Output every line of text from all the rows below, unchanged and in the same order, leaving out the pictures.

• _Dataset entries_:
——

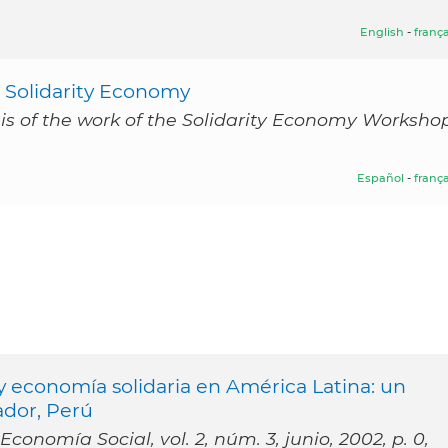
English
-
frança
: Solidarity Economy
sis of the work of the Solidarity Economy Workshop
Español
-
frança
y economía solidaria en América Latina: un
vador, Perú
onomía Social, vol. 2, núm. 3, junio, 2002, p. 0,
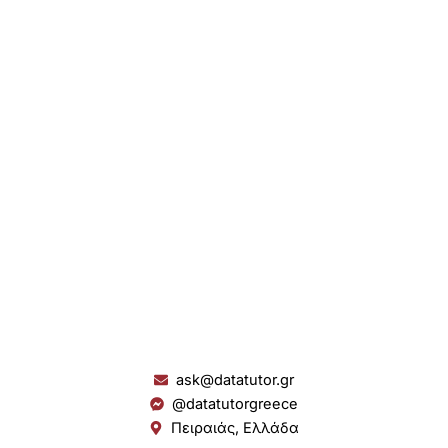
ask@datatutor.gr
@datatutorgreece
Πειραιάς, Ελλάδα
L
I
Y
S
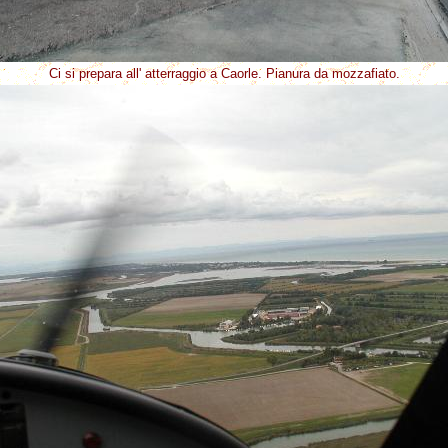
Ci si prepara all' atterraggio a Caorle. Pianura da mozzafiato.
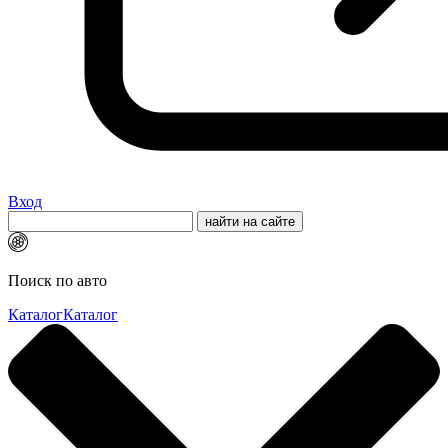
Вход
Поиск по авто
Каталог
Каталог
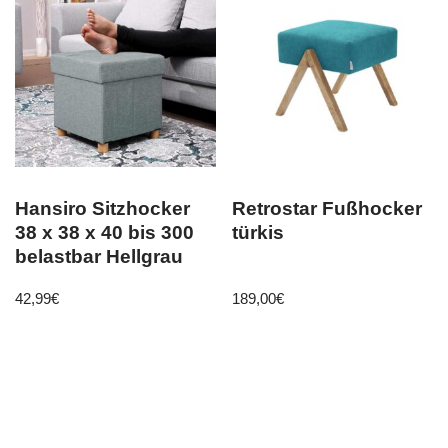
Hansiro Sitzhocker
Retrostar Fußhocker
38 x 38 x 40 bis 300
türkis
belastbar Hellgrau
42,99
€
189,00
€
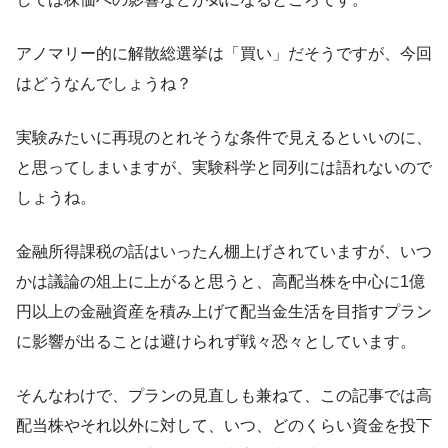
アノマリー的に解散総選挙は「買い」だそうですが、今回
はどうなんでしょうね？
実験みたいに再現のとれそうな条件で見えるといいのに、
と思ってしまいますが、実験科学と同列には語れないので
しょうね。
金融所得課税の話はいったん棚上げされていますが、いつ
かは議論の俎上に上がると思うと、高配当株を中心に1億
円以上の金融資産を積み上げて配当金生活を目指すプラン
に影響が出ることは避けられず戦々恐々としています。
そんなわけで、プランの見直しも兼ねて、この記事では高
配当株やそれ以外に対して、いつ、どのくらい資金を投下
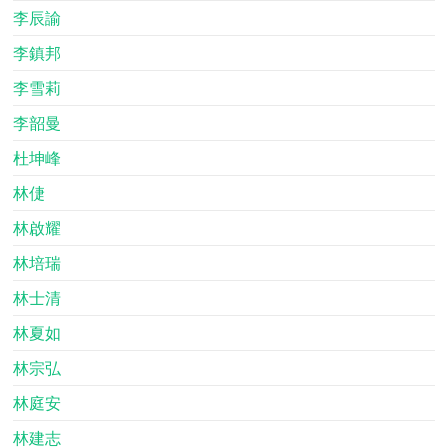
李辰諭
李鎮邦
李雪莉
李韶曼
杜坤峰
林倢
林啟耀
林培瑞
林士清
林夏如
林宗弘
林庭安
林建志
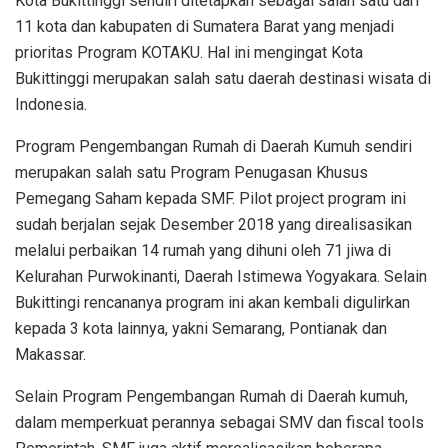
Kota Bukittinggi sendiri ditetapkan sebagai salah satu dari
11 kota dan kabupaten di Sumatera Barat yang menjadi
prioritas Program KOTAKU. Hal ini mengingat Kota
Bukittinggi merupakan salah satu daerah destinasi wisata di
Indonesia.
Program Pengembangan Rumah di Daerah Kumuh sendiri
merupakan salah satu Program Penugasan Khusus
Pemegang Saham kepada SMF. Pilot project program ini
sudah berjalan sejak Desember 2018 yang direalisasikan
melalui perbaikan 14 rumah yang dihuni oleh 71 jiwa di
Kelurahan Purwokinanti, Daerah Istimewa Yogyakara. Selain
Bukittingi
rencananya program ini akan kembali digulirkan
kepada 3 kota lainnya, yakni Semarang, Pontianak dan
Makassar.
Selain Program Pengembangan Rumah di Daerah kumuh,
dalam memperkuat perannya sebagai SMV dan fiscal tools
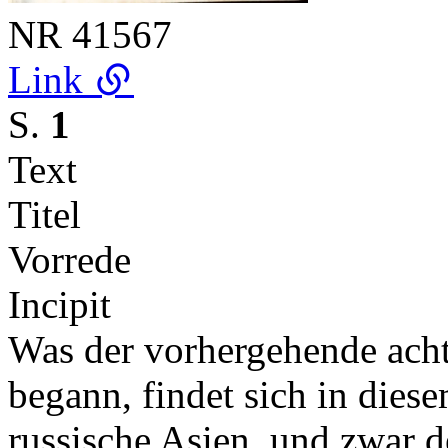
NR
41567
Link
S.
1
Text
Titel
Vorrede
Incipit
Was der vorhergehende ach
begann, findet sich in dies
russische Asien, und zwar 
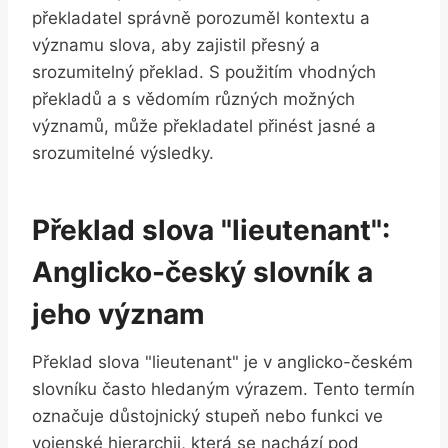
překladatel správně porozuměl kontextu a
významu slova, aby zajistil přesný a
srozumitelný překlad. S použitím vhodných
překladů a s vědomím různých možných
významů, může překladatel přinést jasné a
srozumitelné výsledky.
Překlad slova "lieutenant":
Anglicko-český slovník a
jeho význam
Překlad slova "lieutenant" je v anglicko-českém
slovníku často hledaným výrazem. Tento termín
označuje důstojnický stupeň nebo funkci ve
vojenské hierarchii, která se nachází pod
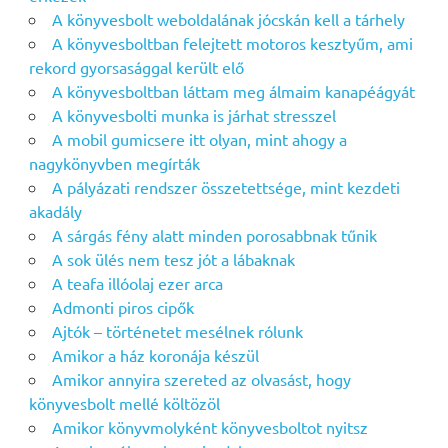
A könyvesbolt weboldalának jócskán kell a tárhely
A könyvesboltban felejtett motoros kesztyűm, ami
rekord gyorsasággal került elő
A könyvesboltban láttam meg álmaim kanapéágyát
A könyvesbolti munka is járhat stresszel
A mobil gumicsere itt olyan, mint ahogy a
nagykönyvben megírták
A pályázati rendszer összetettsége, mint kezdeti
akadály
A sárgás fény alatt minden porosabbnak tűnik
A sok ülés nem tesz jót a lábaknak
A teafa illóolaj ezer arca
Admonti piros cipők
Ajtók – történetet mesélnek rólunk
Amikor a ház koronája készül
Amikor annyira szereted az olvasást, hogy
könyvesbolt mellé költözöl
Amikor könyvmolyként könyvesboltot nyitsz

——

• _TASK RESPONSE_:
English
-
frança
: Solidarity Economy
sis of the work of the Solidarity Economy Workshop
Español
-
frança
y economía solidaria en América Latina: un
vador, Perú
onomía Social, vol. 2, núm. 3, junio, 2002, p. 0,
ask@datatutor.gr
@datatutorgreece
Πειραιάς, Ελλάδα
L
I
Y
S
Ci si prepara all' atterraggio a Caorle. Pianura da mozzafiato.
Вход
Поиск по авто
Каталог
Каталог
Hansiro Sitzhocker
Retrostar Fußhocker
38 x 38 x 40 bis 300
türkis
belastbar Hellgrau
42,99
€
189,00
€
アノマリー的に解散総選挙は「買い」だそうですが、今回
はどうなんでしょうね？
実験みたいに再現のとれそうな条件で見えるといいのに、
と思ってしまいますが、実験科学と同列には語れないので
しょうね。
金融所得課税の話はいったん棚上げされていますが、いつ
かは議論の俎上に上がると思うと、高配当株を中心に1億
円以上の金融資産を積み上げて配当金生活を目指すプラン
に影響が出ることは避けられず戦々恐々としています。
そんなわけで、プランの見直しも兼ねて、この記事では高
配当株やそれ以外に対して、いつ、どのくらい資金を投下
李辰諭
李鎮邦
李雪莉
李韶曼
杜坤峰
林倢
林啟耀
林培瑞
林士清
林夏如
林宗弘
林庭安
林建志
Kota Bukittinggi sendiri ditetapkan sebagai salah satu dari
11 kota dan kabupaten di Sumatera Barat yang menjadi
prioritas Program KOTAKU. Hal ini mengingat Kota
Bukittinggi merupakan salah satu daerah destinasi wisata di
Indonesia.
Program Pengembangan Rumah di Daerah Kumuh sendiri
merupakan salah satu Program Penugasan Khusus
Pemegang Saham kepada SMF. Pilot project program ini
sudah berjalan sejak Desember 2018 yang direalisasikan
melalui perbaikan 14 rumah yang dihuni oleh 71 jiwa di
Kelurahan Purwokinanti, Daerah Istimewa Yogyakara. Selain
Bukittingi
rencananya program ini akan kembali digulirkan
kepada 3 kota lainnya, yakni Semarang, Pontianak dan
Makassar.
Selain Program Pengembangan Rumah di Daerah kumuh,
dalam memperkuat perannya sebagai SMV dan fiscal tools
NR
41567
Link
S.
1
Text
Titel
Vorrede
Incipit
Was der vorhergehende ach
begann, findet sich in dies
russische Asien, und zwar 
překladatel správně porozuměl kontextu a
významu slova, aby zajistil přesný a
srozumitelný překlad. S použitím vhodných
překladů a s vědomím různých možných
významů, může překladatel přinést jasné a
srozumitelné výsledky.
Překlad slova "lieutenant":
Anglicko-český slovník a
jeho význam
Překlad slova "lieutenant" je v anglicko-českém
slovníku často hledaným výrazem. Tento termín
označuje důstojnický stupeň nebo funkci ve
vojenské hierarchii, která se nachází pod
A könyvesbolt weboldalának jócskán kell a tárhely
A könyvesboltban felejtett motoros kesztyűm, ami
rekord gyorsasággal került elő
A könyvesboltban láttam meg álmaim kanapéágyát
A könyvesbolti munka is járhat stresszel
A mobil gumicsere itt olyan, mint ahogy a
nagykönyvben megírták
A pályázati rendszer összetettsége, mint kezdeti
akadály
A sárgás fény alatt minden porosabbnak tűnik
A sok ülés nem tesz jót a lábaknak
A teafa illóolaj ezer arca
Admonti piros cipők
Ajtók – történetet mesélnek rólunk
Amikor a ház koronája készül
Amikor annyira szereted az olvasást, hogy
könyvesbolt mellé költözöl
Amikor könyvmolyként könyvesboltot nyitsz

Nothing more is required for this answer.